# INPUT FOR THIS TASK
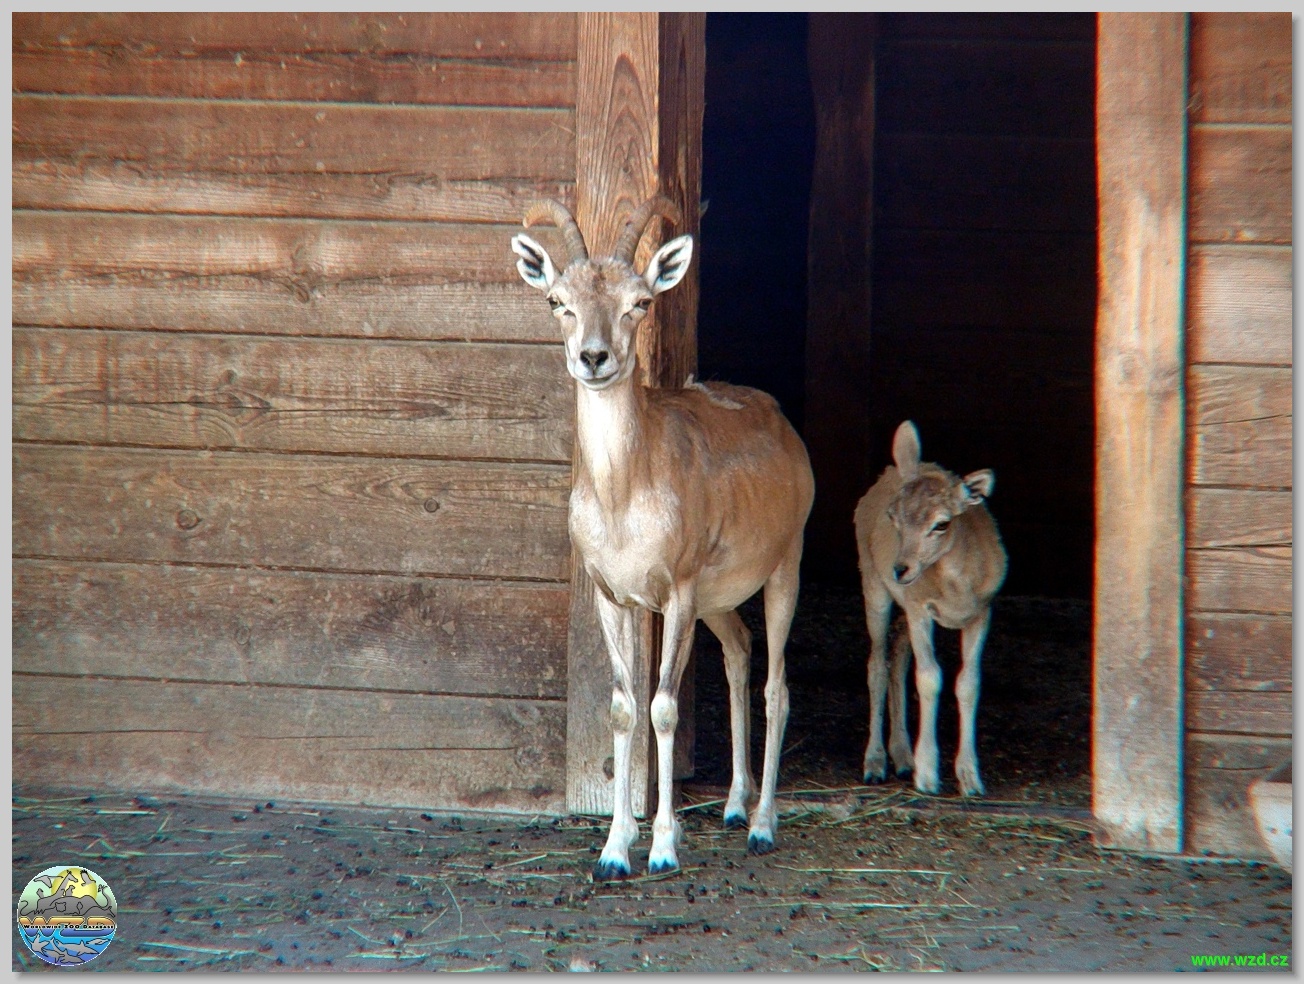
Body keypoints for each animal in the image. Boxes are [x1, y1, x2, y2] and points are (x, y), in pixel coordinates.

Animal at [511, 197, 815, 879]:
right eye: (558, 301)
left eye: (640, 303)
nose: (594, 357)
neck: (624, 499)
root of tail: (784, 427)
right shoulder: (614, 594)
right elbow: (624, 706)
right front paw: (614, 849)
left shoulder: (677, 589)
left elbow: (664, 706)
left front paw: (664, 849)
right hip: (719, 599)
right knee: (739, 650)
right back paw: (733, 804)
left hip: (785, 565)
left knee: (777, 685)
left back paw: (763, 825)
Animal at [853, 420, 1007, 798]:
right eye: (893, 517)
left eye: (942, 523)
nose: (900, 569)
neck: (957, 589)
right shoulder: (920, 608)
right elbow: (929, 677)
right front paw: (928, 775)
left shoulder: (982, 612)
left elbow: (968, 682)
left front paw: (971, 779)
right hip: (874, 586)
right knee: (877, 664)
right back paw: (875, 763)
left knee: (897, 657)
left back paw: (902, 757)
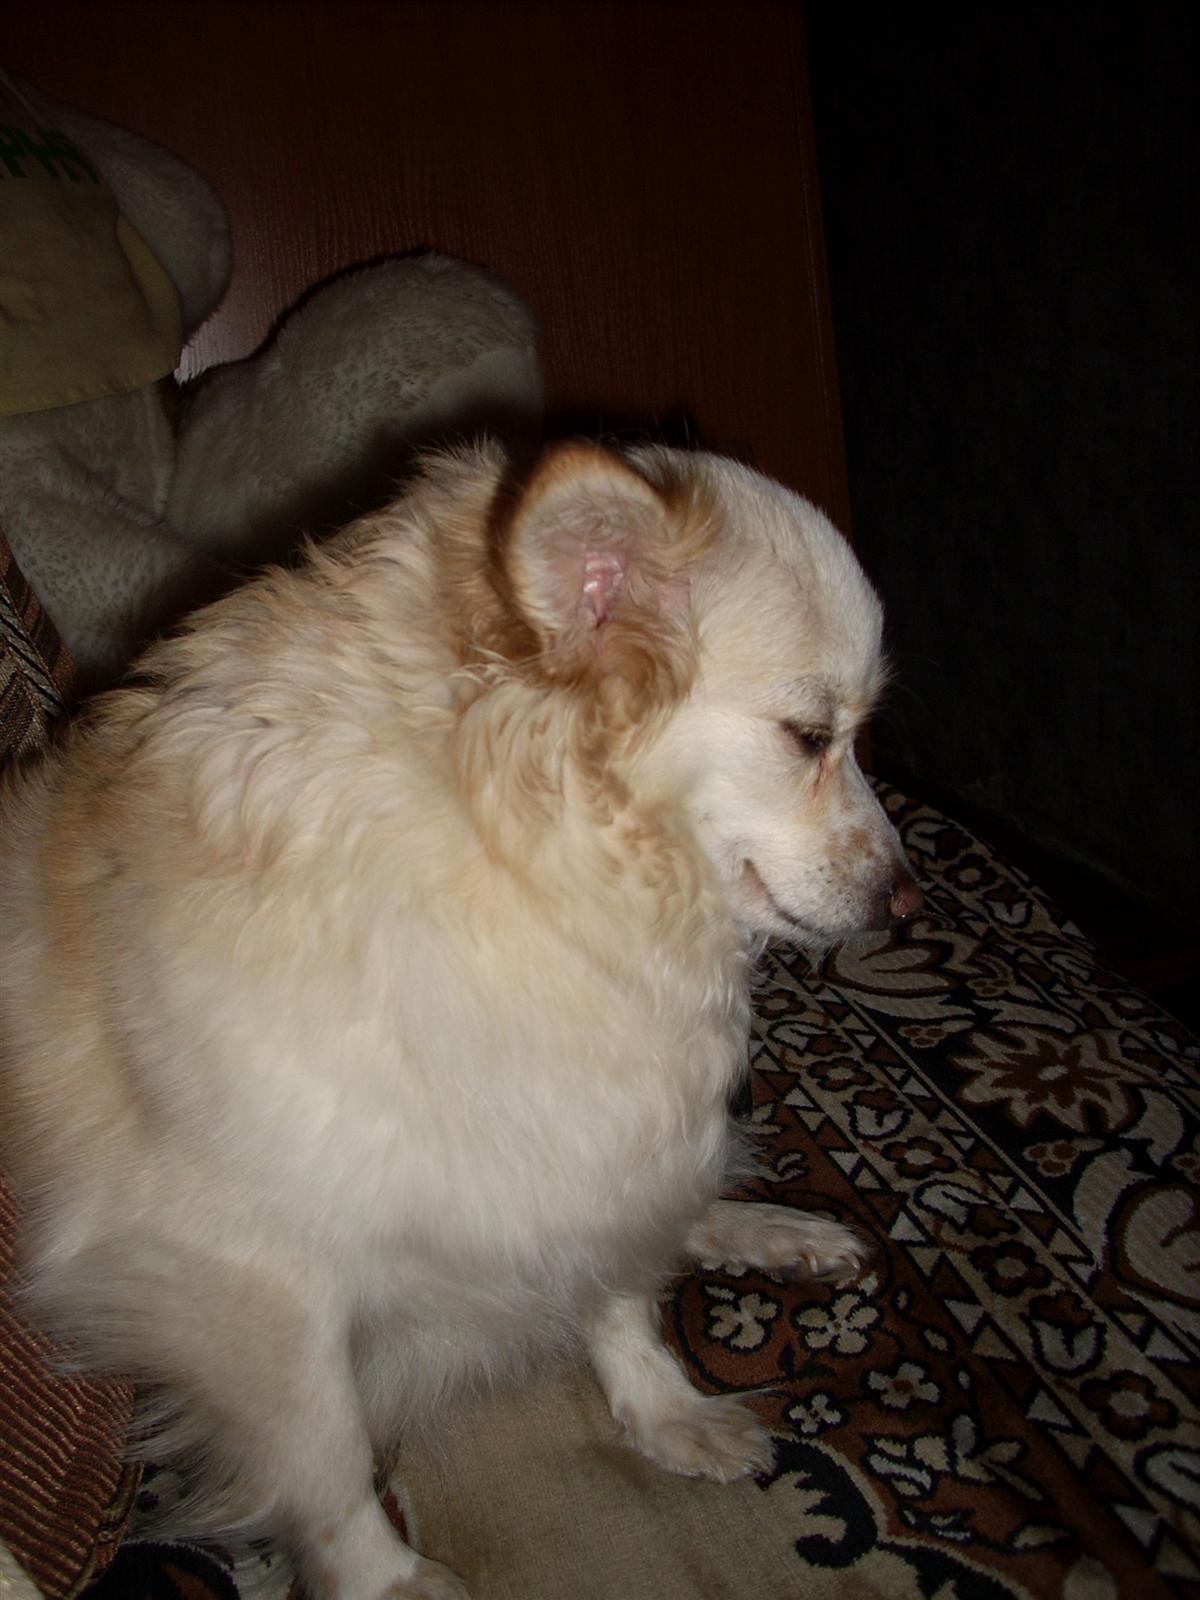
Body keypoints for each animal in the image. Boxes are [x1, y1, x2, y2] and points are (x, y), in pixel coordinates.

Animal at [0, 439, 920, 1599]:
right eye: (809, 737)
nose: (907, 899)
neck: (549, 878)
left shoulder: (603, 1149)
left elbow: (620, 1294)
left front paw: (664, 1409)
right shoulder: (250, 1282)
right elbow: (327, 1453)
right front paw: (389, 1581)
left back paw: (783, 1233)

==

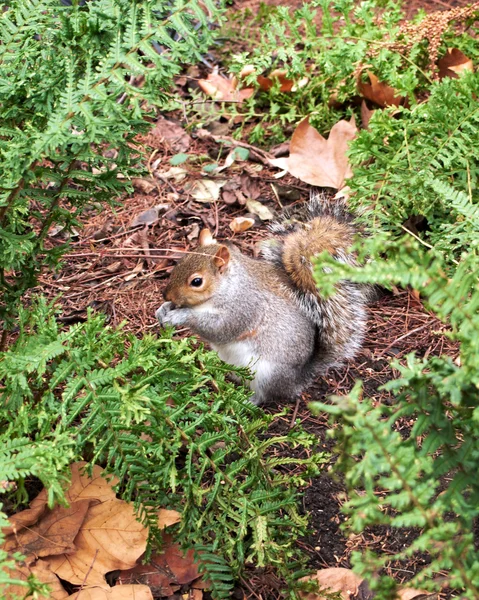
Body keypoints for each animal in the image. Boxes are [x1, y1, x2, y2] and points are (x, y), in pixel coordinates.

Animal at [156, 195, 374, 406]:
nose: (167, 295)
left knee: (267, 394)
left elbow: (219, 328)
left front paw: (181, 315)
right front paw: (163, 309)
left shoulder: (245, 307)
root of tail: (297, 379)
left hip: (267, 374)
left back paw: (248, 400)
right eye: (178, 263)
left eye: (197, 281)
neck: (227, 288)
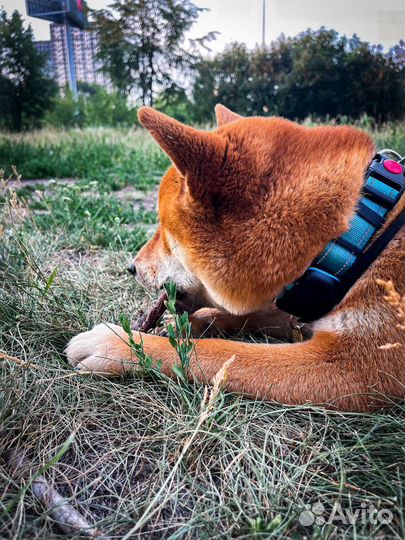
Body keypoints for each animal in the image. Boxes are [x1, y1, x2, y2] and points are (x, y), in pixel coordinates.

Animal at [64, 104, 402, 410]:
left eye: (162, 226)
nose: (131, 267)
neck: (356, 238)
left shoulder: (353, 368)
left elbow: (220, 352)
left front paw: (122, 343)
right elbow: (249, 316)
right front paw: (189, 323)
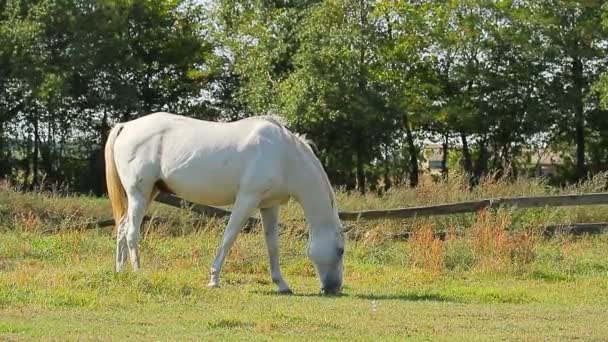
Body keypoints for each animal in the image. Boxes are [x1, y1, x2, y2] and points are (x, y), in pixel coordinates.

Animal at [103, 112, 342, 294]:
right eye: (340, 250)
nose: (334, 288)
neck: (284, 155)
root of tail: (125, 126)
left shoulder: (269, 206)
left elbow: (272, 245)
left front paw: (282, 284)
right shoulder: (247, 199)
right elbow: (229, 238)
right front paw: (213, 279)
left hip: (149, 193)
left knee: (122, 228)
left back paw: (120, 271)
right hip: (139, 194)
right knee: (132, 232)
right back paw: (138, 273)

# PROMPT
Wherever the word "tail" occurs in the data, copy that whole line.

# OUTPUT FOR THIS EXERCISE
root of tail: (784, 427)
root of tail: (297, 379)
root of tail: (125, 126)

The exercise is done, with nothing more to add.